Foreign and Colonial IntelligenceThe Illustrated London News, vol. 45, no. 1295, p. 662-663.
December 31, 1864
The news from New York, to the 17th inst., is of great importance.
The Richmond journals state that, on the 14th inst., General Sherman carried by storm Fort MacAllister, a fortification on Ogeechee River, fifteen miles south-west of Savannah. The fort was only occupied by a garrison of 150 men; but its occupation enabled General Sherman's army to communicate with the Federal fleet and necessitated the reinforcement of Savannah. A Federal steamer, which left Charleston Bar on the 14th inst., had brought to New York a report that General Sherman, after eight hours' fighting, had taken the city of Savannah, with 11,000 prisoners; but the Richmond Examiner stated that, up to the 13th inst., the Federal army had made no attack on Savannah, which was defended by a triple line of works. The railway communication between Savannah and Charleston apparently continued to be intercepted by the Federal corps under General Foster; for the Savannah journals stated that General Foster advanced towards Coosawhatchie on the 5th inst. and burned a bridge, but was twice driven back by the Confederates.

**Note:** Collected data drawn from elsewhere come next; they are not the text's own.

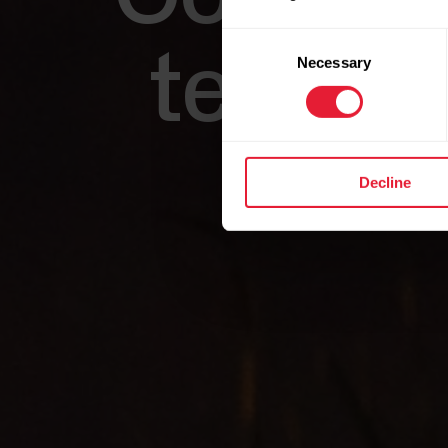
Consent
technol
Necessary
Selection
Decline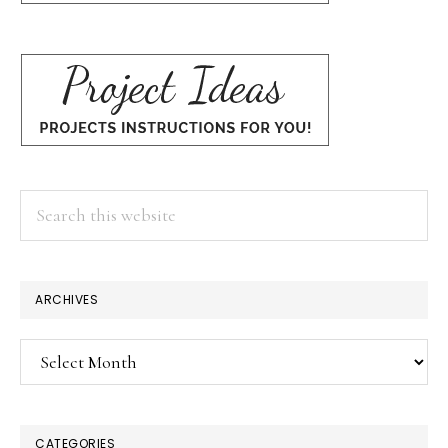
Search
this
website
ARCHIVES
Archives
CATEGORIES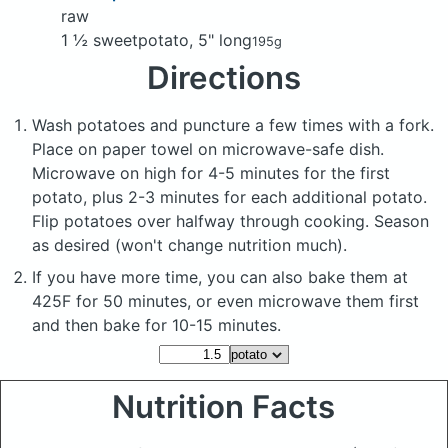
raw
1 ½ sweetpotato, 5" long
195g
Directions
Wash potatoes and puncture a few times with a fork.
Place on paper towel on microwave-safe dish.
Microwave on high for 4-5 minutes for the first
potato, plus 2-3 minutes for each additional potato.
Flip potatoes over halfway through cooking. Season
as desired (won't change nutrition much).
If you have more time, you can also bake them at
425F for 50 minutes, or even microwave them first
and then bake for 10-15 minutes.
Nutrition Facts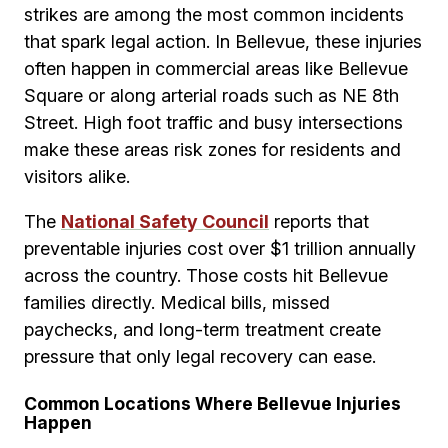
strikes are among the most common incidents
that spark legal action. In Bellevue, these injuries
often happen in commercial areas like Bellevue
Square or along arterial roads such as NE 8th
Street. High foot traffic and busy intersections
make these areas risk zones for residents and
visitors alike.
The
National Safety Council
reports that
preventable injuries cost over $1 trillion annually
across the country. Those costs hit Bellevue
families directly. Medical bills, missed
paychecks, and long-term treatment create
pressure that only legal recovery can ease.
Common Locations Where Bellevue Injuries
Happen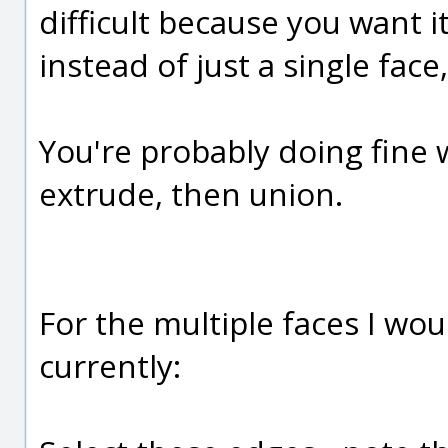
difficult because you want i
instead of just a single face,
You're probably doing fine wi
extrude, then union.
For the multiple faces I wo
currently: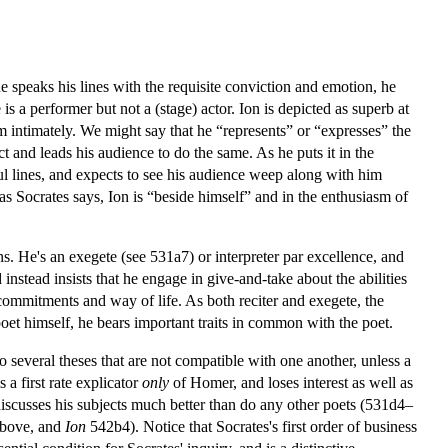
speaks his lines with the requisite conviction and emotion, he
 is a performer but not a (stage) actor. Ion is depicted as superb at
 intimately. We might say that he “represents” or “expresses” the
t and leads his audience to do the same. As he puts it in the
ul lines, and expects to see his audience weep along with him
as Socrates says, Ion is “beside himself” and in the enthusiasm of
s. He's an exegete (see 531a7) or interpreter par excellence, and
 instead insists that he engage in give-and-take about the abilities
s commitments and way of life. As both reciter and exegete, the
poet himself, he bears important traits in common with the poet.
to several theses that are not compatible with one another, unless a
s a first rate explicator
only
of Homer, and loses interest as well as
scusses his subjects much better than do any other poets (531d4–
above, and
Ion
542b4). Notice that Socrates's first order of business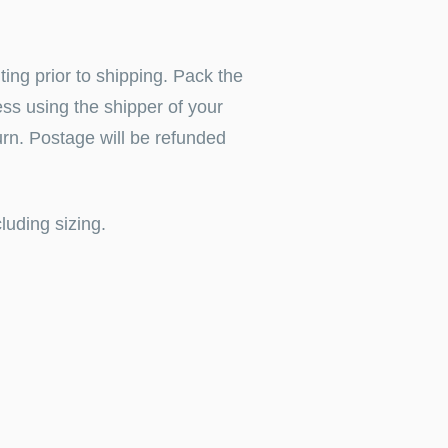
iting
prior to shipping.
Pack the
ress using the shipper of your
urn. Postage will be refunded
luding sizing.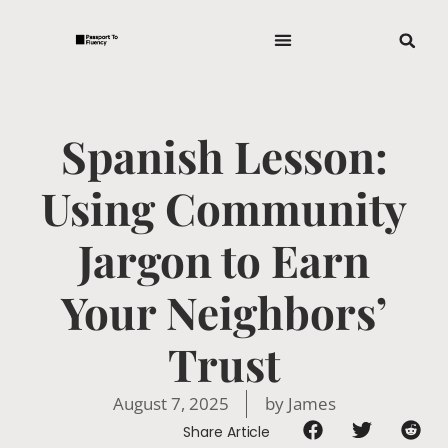
Spanish Lesson:
Using Community
Jargon to Earn
Your Neighbors’
Trust
August 7, 2025
by
James
Share Article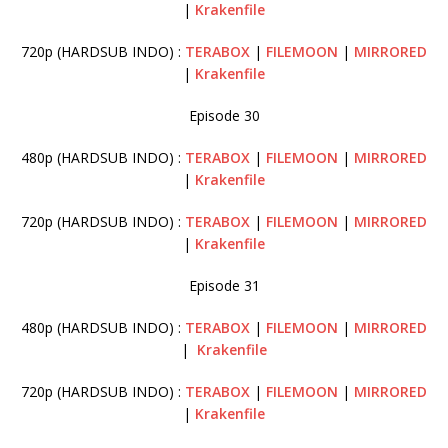
|
Krakenfile
720p (HARDSUB INDO) :
TERABOX
|
FILEMOON
|
MIRRORED
|
Krakenfile
Episode 30
480p (HARDSUB INDO) :
TERABOX
|
FILEMOON
|
MIRRORED
|
Krakenfile
720p (HARDSUB INDO) :
TERABOX
|
FILEMOON
|
MIRRORED
|
Krakenfile
Episode 31
480p (HARDSUB INDO) :
TERABOX
|
FILEMOON
|
MIRRORED
|
Krakenfile
720p (HARDSUB INDO) :
TERABOX
|
FILEMOON
|
MIRRORED
|
Krakenfile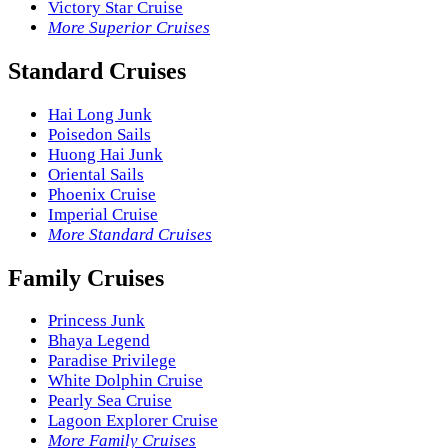
Victory Star Cruise
More Superior Cruises
Standard Cruises
Hai Long Junk
Poisedon Sails
Huong Hai Junk
Oriental Sails
Phoenix Cruise
Imperial Cruise
More Standard Cruises
Family Cruises
Princess Junk
Bhaya Legend
Paradise Privilege
White Dolphin Cruise
Pearly Sea Cruise
Lagoon Explorer Cruise
More Family Cruises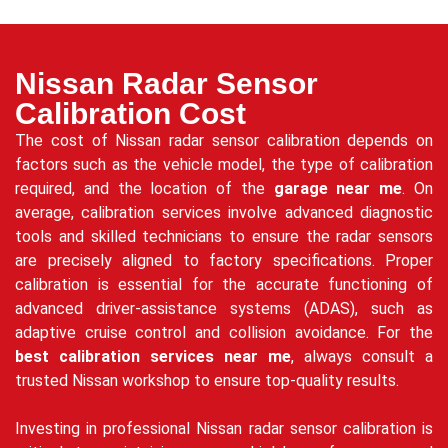
Nissan Radar Sensor
Calibration Cost
The cost of Nissan radar sensor calibration depends on
factors such as the vehicle model, the type of calibration
required, and the location of the
garage near me
. On
average, calibration services involve advanced diagnostic
tools and skilled technicians to ensure the radar sensors
are precisely aligned to factory specifications. Proper
calibration is essential for the accurate functioning of
advanced driver-assistance systems (ADAS), such as
adaptive cruise control and collision avoidance. For the
best calibration services near me
, always consult a
trusted Nissan workshop to ensure top-quality results.
Investing in professional Nissan radar sensor calibration is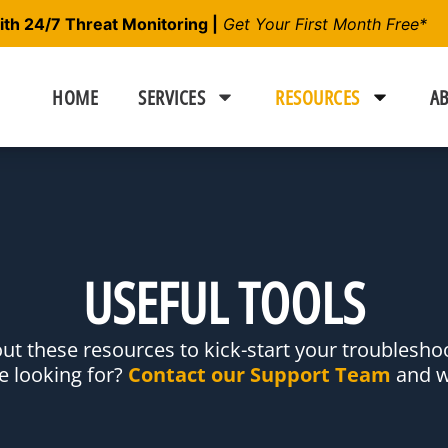
h 24/7 Threat Monitoring |
Get Your First Month Free*
HOME
SERVICES
RESOURCES
AB
USEFUL TOOLS
ut these resources to kick-start your troubles
re looking for?
Contact our Support Team
and we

From Tennessee, also, there is news unfavourable to the Confederate cause. General Hood, who, in spite of his late defeat, had pressed upon the Federals and shut up their army in Nashville, has, according to Northern accounts, been defeated with great loss by his opponent, General Thomas. That commander reports that he attacked the Confederates, on the 15th and 16th inst., and drove them a considerable distance, capturing from 3000 to 5000 prisoners and from thirty to forty cannon. Another disaster menaced the defeated General's army, the Federal expedition dispatched from Vicksburg and Baton Rouge to cut off his communication with Mobile having been entirely successful.
The Federal General Stoneman has made a raid in the Confederate General Breckenridge's rear, and, after capturing Bristol, Abingdon, and Glade Springs, in Western Virginia, is marching towards Saltville.
A naval and military expedition, under the command of Admiral Porter and General Butler, sailed from Fort Monroe on the 12th inst., and was supposed to be destined for Wilmington.
The St. Albans raiders have been released by Judge Coursol, of Montreal, on the ground that the Court had no jurisdiction. The discharge of the St. Albans raiders was held wrong by the law advisers of the Canadian Government, and warrants had been issued for their re-apprehension. Stipendiary magistrates have been appointed by the Canadian Government to take cognisance of breaches of international law on the frontier. Major-General Dix has ordered the Federal commanders on the frontier to shoot any raiders if they could, to pursue them into British territory if they should take refuge there, to capture them there if possible, and not to surrender them to the British authorities, but to send them for trial by court-martial at New York. Resolutions denouncing the conduct of the Canadians, and directing the Secretary of State to demand from the British Government payment for all cargoes and ships destroyed by British piratical vessels, have been introduced into Congress and referred to the Committee for Foreign Affairs.
The House of Representatives has passed a resolution to give notice to England of the abrogation of the Canadian reciprocity treaty.
According to the New York Times, the Brazilian demand for satisfaction for the seizure of the Florida was insolent in tone; but Secretary Seward's reply is firm and conciliatory, does not indorse the seizure, and expresses a desire that the matter should be fairly and satisfactorily adjusted.
The New York Tribune states that there is a good prospect of the passage through the House of the constitutional amendment to abolish slavery.
The latest quotation of gold at New York was 128 per cent premium.